5. Have the right attitude about slips

It is easy to fall prey to the I-might-as-well attitude. If we slip and start watching a little pornography, often we say, “Well, I’ve already sinned. I might as well sin big.” “Expect to revert to your old habits from time to time. Treat any failure as a temporary setback rather than a reason to give up altogether.”

This is most certainly true in the area of pornography.  This balance is critical. Relapses into sexual sin are genuine setbacks, but neither should they defeat us.

6. Fight from a new identity

Psychology professor Peter Herman has coined the term "false hope syndrome" is when someone makes a resolution that is completely out of alignment with what they really believe is possible or how they view themselves, this not only leads to failure but a great despondency.

When people say things like (i.e. “I can stop looking at porn if I put my mind to it”), they are far more likely to stick to their goals. But those who believe self-control is limited (“I can’t help it that I look at porn. I have an addictive personality”) do worse on their resolution goals.

While it is true that the Bible speaks to human limitations because of sin, the Bible also speaks a strong message of God’s power to do the impossible despite our limitations. As Christians we must fight against porn with faith: we must believe we are children of the living God.

We are always simultaneous sinners, sufferers, and saints, we struggle in our lives—be it overcoming sinful habits or getting through times of incredible pain.

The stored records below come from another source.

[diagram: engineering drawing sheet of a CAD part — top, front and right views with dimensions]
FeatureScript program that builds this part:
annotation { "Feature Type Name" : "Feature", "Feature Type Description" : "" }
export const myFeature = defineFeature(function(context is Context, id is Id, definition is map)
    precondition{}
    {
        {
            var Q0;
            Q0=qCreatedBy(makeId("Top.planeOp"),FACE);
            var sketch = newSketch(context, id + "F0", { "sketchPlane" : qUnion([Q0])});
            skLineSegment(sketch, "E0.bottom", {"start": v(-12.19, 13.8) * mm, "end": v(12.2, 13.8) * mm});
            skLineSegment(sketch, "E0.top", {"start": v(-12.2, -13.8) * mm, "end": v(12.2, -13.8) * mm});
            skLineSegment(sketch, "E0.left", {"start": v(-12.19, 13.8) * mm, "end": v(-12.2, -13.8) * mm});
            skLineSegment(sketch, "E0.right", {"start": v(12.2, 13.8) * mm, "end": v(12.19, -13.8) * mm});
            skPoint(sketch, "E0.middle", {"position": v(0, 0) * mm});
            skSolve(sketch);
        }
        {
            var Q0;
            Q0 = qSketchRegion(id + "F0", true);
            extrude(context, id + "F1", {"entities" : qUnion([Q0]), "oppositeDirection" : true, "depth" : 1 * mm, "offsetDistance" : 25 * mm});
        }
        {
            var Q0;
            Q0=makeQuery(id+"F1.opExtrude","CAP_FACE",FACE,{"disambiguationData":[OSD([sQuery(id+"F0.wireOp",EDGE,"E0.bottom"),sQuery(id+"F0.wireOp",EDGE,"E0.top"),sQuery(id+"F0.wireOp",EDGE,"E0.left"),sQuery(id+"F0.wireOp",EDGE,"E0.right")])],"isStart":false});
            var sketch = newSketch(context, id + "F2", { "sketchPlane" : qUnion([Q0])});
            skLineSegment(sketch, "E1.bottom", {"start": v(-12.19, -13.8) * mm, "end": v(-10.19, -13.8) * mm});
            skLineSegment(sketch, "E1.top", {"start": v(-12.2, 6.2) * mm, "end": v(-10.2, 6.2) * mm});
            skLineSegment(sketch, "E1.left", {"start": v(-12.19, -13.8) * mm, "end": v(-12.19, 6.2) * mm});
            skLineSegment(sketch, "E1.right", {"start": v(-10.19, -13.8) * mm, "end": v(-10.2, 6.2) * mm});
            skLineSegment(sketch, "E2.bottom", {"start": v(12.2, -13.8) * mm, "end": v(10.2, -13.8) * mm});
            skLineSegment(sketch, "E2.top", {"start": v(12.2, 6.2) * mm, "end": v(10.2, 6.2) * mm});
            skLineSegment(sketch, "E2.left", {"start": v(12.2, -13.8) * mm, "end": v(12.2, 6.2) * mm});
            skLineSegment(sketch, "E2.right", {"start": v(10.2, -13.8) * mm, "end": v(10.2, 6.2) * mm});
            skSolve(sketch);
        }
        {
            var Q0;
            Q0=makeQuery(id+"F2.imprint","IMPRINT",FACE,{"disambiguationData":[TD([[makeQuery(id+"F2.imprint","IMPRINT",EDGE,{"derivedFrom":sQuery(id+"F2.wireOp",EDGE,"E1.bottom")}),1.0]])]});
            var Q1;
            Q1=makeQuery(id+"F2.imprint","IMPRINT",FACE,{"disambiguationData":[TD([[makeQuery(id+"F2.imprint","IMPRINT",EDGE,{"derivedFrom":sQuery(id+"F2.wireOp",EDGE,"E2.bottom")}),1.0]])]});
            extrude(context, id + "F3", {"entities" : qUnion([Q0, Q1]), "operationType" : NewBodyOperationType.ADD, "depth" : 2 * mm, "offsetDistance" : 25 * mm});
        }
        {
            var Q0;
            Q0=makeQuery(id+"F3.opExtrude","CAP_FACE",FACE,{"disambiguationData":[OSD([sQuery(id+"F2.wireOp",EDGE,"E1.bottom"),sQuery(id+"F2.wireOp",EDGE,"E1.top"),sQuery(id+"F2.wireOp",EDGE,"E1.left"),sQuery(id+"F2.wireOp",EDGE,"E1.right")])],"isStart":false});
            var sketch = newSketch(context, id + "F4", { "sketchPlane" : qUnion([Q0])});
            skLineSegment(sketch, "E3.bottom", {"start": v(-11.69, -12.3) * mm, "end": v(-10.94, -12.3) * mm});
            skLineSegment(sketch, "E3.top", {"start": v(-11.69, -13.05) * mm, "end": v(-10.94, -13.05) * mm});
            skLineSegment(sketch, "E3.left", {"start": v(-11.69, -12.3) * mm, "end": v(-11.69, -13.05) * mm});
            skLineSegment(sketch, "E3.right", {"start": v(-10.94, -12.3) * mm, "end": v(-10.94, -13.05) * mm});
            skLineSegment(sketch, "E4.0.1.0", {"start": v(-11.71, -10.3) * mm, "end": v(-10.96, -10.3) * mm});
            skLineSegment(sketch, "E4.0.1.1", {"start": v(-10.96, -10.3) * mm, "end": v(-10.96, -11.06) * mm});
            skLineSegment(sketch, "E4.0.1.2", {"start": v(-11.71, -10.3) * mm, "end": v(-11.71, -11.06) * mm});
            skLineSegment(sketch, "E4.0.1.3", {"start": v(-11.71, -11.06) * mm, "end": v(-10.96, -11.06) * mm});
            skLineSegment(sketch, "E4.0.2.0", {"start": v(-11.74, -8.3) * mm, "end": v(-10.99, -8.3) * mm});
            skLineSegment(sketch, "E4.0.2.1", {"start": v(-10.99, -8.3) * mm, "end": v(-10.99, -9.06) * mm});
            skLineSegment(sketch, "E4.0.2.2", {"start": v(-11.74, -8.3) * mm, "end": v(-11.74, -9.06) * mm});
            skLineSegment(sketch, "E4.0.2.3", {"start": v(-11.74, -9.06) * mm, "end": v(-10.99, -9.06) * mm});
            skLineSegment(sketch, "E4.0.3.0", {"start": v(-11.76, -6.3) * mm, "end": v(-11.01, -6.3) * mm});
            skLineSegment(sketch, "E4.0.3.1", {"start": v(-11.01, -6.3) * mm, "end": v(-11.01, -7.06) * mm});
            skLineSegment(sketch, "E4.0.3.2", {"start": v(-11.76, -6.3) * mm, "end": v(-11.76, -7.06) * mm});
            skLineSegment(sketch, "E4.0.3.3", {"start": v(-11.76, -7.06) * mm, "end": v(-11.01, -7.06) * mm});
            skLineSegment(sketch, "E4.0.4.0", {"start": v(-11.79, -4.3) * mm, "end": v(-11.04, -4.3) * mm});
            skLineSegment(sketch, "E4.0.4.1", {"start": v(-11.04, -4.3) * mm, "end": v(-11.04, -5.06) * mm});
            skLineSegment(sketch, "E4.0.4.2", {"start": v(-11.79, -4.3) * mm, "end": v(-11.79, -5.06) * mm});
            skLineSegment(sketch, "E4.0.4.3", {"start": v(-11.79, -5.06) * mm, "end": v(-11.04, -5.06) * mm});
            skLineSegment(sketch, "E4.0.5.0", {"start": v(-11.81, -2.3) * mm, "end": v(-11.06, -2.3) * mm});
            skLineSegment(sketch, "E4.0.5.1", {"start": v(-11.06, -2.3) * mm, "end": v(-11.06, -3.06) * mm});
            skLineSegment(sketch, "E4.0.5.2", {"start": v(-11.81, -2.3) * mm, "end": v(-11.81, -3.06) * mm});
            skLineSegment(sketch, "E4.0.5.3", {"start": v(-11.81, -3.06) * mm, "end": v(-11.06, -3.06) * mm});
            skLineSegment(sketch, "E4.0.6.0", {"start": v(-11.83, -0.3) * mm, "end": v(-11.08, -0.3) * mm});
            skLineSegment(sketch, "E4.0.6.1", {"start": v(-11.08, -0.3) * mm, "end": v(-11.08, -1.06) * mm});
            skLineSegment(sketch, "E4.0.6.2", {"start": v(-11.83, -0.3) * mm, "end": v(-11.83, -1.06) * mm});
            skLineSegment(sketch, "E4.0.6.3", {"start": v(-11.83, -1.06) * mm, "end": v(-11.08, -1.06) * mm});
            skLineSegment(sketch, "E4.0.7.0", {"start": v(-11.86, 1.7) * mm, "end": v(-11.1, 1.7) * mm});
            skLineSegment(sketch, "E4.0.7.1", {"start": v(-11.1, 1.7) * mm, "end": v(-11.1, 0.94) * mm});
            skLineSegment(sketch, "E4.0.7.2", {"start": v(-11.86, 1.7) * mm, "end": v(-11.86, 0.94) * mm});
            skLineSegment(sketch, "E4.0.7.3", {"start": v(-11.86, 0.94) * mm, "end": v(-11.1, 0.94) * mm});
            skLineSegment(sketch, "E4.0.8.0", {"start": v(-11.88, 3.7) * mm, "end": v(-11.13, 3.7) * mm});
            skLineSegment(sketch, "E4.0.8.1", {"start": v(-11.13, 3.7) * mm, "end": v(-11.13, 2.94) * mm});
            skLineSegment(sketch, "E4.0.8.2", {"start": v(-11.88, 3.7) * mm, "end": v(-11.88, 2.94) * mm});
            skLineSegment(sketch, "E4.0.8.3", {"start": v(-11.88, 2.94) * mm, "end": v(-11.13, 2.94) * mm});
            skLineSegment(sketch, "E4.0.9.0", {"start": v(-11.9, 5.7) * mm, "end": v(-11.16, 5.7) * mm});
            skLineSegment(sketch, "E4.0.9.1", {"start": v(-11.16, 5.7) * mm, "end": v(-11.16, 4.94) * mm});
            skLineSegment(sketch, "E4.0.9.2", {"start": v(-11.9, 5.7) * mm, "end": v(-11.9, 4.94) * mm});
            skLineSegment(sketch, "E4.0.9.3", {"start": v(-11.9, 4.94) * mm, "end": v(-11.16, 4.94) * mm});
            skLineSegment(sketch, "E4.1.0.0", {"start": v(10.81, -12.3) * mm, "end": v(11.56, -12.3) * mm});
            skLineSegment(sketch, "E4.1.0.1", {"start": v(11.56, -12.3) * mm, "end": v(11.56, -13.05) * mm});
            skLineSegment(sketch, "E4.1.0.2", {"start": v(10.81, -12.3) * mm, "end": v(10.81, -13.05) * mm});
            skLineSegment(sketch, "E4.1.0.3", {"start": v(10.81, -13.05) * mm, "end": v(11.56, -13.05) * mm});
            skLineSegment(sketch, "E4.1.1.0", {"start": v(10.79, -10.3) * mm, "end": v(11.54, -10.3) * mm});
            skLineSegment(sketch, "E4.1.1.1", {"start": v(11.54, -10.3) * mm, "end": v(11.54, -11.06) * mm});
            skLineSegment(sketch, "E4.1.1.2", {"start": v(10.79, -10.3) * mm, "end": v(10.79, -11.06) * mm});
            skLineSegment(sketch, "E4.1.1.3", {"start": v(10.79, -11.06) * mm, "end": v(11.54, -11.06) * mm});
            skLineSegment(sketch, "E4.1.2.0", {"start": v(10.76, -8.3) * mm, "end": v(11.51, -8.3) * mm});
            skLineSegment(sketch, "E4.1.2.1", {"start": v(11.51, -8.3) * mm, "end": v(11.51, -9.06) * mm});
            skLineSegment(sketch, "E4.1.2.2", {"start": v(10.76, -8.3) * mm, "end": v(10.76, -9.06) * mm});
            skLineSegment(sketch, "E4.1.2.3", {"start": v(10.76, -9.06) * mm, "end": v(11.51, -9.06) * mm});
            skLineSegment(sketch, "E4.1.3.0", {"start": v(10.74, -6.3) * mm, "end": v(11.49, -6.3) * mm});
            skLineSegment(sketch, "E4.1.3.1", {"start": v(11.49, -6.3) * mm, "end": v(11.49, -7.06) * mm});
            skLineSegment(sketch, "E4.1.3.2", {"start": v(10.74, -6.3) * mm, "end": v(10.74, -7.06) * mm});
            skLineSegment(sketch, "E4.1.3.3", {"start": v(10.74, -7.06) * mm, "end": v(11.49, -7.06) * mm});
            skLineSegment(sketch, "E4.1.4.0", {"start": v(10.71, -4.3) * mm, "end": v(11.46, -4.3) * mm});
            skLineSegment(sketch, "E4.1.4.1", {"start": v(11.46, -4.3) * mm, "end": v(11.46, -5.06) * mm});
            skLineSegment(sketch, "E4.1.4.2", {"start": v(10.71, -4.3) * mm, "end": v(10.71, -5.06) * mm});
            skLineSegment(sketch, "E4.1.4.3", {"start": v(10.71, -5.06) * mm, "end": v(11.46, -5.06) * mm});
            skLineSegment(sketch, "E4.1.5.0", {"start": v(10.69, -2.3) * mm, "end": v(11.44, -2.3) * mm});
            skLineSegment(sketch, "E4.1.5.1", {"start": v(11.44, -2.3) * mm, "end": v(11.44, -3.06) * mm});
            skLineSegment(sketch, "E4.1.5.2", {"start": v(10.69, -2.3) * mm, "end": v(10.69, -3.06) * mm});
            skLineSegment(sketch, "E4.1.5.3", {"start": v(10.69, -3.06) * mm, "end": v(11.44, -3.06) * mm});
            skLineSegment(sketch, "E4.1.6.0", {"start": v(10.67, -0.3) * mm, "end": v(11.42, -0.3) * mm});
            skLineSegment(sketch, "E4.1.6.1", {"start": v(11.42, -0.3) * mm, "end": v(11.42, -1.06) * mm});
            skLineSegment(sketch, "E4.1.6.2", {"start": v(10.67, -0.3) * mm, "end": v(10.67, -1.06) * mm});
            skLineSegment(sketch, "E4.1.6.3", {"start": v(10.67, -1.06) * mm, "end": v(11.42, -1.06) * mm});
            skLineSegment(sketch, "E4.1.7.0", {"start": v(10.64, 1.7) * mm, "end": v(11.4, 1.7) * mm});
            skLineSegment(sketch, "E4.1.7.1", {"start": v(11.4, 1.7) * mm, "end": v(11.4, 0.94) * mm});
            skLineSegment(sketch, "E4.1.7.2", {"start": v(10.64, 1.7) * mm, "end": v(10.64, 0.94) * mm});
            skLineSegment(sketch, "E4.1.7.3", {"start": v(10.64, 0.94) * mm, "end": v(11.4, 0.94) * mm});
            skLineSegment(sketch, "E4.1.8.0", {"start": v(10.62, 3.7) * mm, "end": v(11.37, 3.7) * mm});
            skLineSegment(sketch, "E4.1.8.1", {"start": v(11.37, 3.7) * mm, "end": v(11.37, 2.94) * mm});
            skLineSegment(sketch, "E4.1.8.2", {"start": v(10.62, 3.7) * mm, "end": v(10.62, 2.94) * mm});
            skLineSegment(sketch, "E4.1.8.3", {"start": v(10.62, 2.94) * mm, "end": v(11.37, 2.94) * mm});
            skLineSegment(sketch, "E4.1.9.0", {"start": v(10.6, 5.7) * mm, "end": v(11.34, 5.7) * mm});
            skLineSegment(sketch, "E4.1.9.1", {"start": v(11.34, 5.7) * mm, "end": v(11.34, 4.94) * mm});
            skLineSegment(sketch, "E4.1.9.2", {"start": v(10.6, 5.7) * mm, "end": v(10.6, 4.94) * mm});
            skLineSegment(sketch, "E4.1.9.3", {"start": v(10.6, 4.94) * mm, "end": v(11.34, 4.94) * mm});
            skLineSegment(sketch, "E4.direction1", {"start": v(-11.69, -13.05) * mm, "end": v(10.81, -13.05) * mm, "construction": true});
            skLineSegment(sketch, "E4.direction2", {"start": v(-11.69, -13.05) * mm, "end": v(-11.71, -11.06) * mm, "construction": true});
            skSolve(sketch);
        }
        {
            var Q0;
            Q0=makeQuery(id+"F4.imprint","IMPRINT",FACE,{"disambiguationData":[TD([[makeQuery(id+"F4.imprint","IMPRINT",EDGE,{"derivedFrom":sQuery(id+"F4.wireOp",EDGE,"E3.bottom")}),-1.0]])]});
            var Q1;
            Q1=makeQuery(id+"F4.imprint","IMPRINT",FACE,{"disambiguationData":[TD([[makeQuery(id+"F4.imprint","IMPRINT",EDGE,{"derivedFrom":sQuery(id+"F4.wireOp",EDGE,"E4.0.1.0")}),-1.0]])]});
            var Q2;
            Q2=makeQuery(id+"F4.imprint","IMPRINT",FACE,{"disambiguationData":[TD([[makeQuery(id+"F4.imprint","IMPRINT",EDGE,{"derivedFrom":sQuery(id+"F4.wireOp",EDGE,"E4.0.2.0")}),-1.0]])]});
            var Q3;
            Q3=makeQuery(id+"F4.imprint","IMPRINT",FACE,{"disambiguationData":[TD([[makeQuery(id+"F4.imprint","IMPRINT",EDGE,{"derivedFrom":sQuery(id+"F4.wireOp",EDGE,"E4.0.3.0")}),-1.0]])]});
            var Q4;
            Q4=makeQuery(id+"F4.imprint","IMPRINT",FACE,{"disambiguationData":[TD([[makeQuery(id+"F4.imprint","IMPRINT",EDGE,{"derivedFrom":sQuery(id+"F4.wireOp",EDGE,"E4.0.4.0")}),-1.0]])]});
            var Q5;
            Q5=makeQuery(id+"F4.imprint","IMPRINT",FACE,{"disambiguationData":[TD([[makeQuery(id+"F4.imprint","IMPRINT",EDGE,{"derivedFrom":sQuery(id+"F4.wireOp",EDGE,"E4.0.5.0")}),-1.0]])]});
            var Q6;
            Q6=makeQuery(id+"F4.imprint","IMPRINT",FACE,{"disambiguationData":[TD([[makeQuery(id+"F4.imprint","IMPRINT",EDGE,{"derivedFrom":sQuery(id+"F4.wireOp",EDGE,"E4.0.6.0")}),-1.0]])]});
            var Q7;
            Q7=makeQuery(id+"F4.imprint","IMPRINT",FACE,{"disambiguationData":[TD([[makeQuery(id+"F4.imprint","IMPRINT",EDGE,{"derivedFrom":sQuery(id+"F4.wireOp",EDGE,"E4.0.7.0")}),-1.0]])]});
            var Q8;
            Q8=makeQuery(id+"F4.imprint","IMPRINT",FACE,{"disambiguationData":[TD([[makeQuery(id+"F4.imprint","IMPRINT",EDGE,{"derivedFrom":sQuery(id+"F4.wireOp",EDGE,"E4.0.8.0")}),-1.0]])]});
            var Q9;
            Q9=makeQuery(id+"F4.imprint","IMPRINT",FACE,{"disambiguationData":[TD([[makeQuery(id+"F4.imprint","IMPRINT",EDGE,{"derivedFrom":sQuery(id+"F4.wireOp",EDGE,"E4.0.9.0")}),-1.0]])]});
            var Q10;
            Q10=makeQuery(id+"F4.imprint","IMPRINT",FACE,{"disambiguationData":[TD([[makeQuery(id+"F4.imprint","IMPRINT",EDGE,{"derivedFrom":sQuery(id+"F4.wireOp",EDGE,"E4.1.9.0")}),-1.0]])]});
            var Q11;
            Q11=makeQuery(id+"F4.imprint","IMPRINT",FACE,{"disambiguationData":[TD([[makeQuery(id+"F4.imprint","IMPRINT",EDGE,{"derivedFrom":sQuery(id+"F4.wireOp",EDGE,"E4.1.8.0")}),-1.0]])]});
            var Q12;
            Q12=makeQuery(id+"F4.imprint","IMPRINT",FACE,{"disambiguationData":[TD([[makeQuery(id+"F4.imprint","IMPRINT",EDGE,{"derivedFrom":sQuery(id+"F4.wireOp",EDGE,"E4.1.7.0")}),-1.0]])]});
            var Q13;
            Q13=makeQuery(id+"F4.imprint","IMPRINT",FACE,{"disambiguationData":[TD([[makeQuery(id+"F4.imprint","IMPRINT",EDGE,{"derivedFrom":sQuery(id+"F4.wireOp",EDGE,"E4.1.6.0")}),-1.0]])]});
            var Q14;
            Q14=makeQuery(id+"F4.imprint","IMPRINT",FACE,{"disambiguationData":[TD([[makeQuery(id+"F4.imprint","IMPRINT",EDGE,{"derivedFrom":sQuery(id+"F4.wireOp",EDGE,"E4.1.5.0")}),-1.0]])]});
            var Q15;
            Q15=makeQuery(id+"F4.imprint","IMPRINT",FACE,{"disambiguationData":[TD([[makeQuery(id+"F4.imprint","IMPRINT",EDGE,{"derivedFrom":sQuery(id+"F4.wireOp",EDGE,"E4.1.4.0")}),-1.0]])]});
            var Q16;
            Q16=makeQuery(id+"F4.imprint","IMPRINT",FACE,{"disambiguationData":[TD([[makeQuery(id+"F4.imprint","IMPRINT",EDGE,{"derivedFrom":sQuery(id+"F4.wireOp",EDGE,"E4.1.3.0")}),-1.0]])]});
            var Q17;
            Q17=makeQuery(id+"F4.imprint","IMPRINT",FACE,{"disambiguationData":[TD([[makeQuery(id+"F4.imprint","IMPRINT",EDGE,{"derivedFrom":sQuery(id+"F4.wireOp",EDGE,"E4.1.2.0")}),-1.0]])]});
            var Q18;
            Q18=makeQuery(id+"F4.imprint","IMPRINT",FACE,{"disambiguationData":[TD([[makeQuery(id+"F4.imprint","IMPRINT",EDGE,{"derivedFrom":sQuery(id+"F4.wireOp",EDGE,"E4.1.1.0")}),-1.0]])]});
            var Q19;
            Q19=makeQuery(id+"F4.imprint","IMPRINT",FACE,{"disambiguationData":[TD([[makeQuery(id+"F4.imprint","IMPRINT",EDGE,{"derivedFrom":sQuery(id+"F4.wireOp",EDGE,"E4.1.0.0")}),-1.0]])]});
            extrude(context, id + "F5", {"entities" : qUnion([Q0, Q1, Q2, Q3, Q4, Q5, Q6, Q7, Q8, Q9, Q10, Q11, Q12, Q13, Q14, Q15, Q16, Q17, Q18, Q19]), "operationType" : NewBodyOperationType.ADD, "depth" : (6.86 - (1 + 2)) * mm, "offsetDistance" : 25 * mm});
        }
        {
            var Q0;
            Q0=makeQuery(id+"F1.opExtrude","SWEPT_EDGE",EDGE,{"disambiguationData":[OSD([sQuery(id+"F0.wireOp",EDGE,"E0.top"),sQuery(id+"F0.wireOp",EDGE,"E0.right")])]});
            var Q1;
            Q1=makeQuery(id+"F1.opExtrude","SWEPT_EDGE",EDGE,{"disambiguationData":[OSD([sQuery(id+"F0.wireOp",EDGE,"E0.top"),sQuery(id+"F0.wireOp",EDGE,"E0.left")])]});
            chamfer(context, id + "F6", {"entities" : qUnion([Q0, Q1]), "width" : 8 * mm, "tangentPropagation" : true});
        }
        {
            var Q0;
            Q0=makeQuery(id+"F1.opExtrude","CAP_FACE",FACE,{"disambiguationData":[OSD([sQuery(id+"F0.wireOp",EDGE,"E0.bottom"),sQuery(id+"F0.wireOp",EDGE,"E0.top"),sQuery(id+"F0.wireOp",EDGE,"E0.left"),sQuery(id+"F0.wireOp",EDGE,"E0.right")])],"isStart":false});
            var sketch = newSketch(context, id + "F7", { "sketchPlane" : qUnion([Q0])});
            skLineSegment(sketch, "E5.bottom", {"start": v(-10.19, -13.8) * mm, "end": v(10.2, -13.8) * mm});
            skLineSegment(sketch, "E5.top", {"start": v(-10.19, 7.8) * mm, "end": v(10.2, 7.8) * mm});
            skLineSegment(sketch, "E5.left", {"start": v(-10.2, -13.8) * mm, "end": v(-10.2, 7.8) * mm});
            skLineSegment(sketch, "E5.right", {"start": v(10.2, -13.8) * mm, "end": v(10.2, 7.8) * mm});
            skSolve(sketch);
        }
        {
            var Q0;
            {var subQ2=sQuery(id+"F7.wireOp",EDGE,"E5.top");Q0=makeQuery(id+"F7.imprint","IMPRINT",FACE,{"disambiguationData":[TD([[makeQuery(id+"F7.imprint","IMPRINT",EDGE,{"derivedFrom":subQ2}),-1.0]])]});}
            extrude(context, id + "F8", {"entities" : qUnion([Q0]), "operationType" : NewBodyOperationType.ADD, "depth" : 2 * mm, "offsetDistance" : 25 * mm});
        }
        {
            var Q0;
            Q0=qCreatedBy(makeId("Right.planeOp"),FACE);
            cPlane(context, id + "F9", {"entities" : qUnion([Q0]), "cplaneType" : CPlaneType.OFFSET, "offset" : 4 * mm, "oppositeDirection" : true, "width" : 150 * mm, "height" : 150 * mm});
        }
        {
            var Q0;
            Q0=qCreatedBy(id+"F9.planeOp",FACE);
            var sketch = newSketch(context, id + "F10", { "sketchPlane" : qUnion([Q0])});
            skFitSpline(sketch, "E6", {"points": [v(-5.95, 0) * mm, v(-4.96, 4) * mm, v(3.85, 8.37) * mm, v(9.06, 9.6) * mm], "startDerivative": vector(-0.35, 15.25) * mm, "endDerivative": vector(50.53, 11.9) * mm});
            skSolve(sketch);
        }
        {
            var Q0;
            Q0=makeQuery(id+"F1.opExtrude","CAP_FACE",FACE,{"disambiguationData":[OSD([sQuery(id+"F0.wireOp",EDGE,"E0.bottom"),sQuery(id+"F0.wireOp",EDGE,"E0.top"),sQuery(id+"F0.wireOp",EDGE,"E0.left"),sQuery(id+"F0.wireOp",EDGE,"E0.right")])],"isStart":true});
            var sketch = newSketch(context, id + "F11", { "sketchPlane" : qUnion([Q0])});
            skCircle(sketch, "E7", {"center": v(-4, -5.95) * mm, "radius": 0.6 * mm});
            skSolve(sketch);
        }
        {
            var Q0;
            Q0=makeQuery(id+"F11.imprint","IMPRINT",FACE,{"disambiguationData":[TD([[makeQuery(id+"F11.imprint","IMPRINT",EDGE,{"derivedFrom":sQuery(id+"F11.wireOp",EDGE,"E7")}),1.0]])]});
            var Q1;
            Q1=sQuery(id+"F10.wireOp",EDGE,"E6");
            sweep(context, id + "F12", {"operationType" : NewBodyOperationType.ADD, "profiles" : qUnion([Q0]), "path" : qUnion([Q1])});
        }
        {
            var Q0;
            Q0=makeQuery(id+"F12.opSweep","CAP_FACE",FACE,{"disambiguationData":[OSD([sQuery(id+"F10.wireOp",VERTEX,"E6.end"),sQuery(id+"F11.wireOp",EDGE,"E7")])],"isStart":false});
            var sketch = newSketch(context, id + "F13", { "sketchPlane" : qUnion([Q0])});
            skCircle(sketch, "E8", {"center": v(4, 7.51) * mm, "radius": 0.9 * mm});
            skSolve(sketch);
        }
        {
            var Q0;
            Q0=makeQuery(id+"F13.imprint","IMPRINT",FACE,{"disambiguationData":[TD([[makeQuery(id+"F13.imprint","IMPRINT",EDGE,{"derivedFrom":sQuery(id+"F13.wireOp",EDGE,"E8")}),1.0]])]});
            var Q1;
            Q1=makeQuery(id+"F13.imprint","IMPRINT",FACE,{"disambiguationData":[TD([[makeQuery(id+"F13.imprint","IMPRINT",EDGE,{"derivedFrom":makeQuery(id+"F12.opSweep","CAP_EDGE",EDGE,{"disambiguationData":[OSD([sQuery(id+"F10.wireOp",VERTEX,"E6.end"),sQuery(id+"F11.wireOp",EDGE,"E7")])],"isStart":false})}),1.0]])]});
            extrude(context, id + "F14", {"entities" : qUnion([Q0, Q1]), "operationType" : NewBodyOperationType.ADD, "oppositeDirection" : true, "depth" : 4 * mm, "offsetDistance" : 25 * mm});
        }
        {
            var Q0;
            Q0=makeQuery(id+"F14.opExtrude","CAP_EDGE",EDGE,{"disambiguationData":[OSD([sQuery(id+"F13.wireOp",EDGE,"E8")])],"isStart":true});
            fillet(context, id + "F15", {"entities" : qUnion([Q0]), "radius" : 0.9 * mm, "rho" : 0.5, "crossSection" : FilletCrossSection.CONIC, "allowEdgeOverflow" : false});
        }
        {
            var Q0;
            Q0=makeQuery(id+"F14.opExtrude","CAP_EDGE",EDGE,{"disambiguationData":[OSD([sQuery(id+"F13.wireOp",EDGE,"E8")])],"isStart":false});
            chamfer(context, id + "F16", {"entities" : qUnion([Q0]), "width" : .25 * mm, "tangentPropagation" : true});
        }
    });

  • Sinner: Sin is part of our very nature.
  • Sufferer: Our sinful world has caused us harm.
  • Saint: We are children of God.

Yes, as sinners and sufferers we are, in fact, limited in our ability to change. But as saints, we are united to a God who knows no limits, who is not intimidated by our sin or our lack of faith. God’s grace does not just overcome the guilt of sin: it overcomes the grip of sin.